Dans nos plus tendres années, nous n'avons jamais éprouvé le moindre malaise à la vue de Tante Gogne au salon : nous étions habitués à elle, elle nous regardait construire des châteaux de cubes depuis que nous étions en âge de nous redresser sur le carrelage, et jamais il ne nous serait venu à l'idée qu'elle pourrait poser problème à qui que ce fût. Notre univers était fort simple et comportait fort peu de planètes : il y avait Papa, Maman, Tante Gogne et nous. Ce n'est que vers l'âge de six ou sept ans, quand nous avons pour la première fois invité à venir jouer chez nous des copains d'école, que nous avons remarqué chez eux une forme de gêne. Certains refusaient carrément de mettre les pieds dans le salon, d'autres y consentaient, mais à la seule condition de jouer à l'autre bout de la pièce, le plus loin possible de Tante Gogne. Jeter sur son visage un foulard ou une petite couverture, comme Papa s'y est un jour essayé, n'améliorait pas franchement les choses, car une fois voilée, elle nous semblait, à nous aussi, devenir tout à coup réellement dérangeante – une inconnue dans la maison.

La raison véritable de la gêne qui frappait nos invités ne nous est jamais apparue de façon claire. Peut-être était-ce l'effet de ses yeux, car malgré son teint cireux et sa peau tirée, qui lui donnaient l'allure d'un mannequin dérobé dans un musée, elle avait gardé forme humaine – d'ailleurs les parents lui mettaient toujours son tricot sur les genoux, une aiguille dans chaque main, pour accentuer l'effet de vivant. En dépit de tout, pourtant, ses yeux vendaient la mèche : enfoncés plus que de rigueur dans leurs orbites, parfaitement ronds et plats, sans pupilles ni couleur définie, ils semblaient pour ainsi dire cousus à même son visage, tout comme ses lèvres, qui ne se desserraient jamais. Papa avait une expression très juste à leur sujet : il les appelait « des yeux en boutons de manchette ». Et bien qu'ils fussent vides de tout regard on ne pouvait s'empêcher de penser, en la voyant, que Tante Gogne regardait – qui ou quoi, nul ne pouvait le dire – qu'elle regardait un peu partout à la fois. Nous parvenions quelquefois à faire jouer nos invités une petite heure sous ce regard diffus, mais ils finissaient toujours par invoquer quelque prétexte saugrenu pour nous fausser compagnie. Dès qu'ils avaient passé la porte, ils se rassuraient tant bien que mal et en faisaient des gorges chaudes, blaguant à haute voix « la Gorgogne », et croyant bêtement que nous ne les entendrions pas.
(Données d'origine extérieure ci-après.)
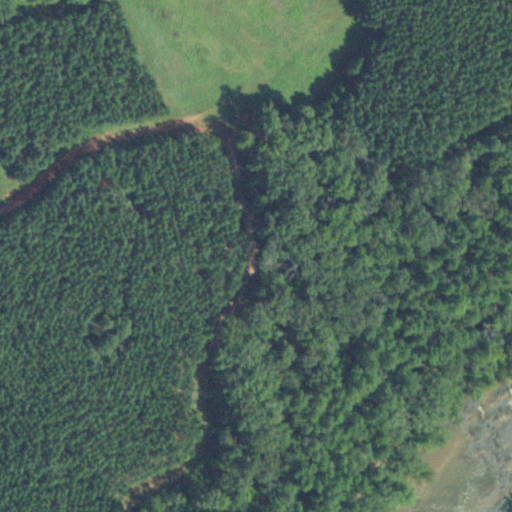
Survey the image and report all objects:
river: (483, 474)
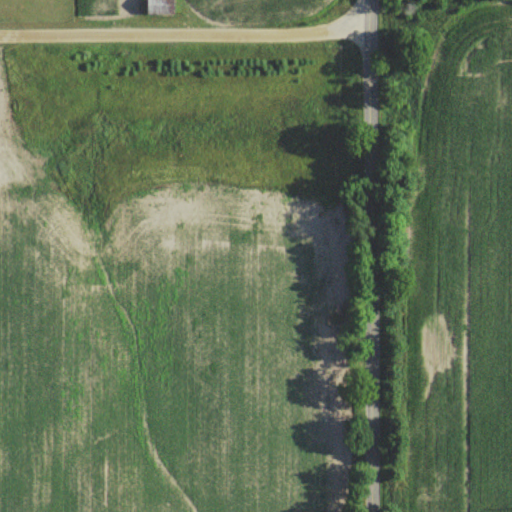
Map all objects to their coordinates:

Nous n'avons jamais su grand-chose sur son passé. Il y avait ce grand portrait double accroché au-dessus de la cheminée, sur lequel posaient, toutes jeunes, Maman et Tante Gogne, qui portait la même robe vert coriandre que dans son fauteuil (celle que Papa appelait « la robe vert Gogne »). Et sur cette peinture, il faut avouer qu'elles se ressemblaient assez, même si Maman faisait quelques années de moins. D'après les parents, Tante Gogne avait attrapé une maladie terrible et incurable, qui l'avait rongée des années durant, jusqu'à la réduire à l'état que nous connaissions, mais ils persistaient à dire qu'elle n'était jamais véritablement morte, et qu'elle faisait encore partie de la famille, à sa manière. Bien sûr, on ne pouvait pas l'emmener au parc ou à la piscine, les gens ne comprendraient pas, ils appelleraient automatiquement la police, les services d'hygiène ou les pompes funèbres, et puis qu'arriverait-il si elle prenait l'eau ? C'est pourquoi on la gardait à la maison, dans le salon pour qu'elle puisse partager avec nous les grands événements, dans le placard le reste du temps, pour éviter qu'elle ne se détériore.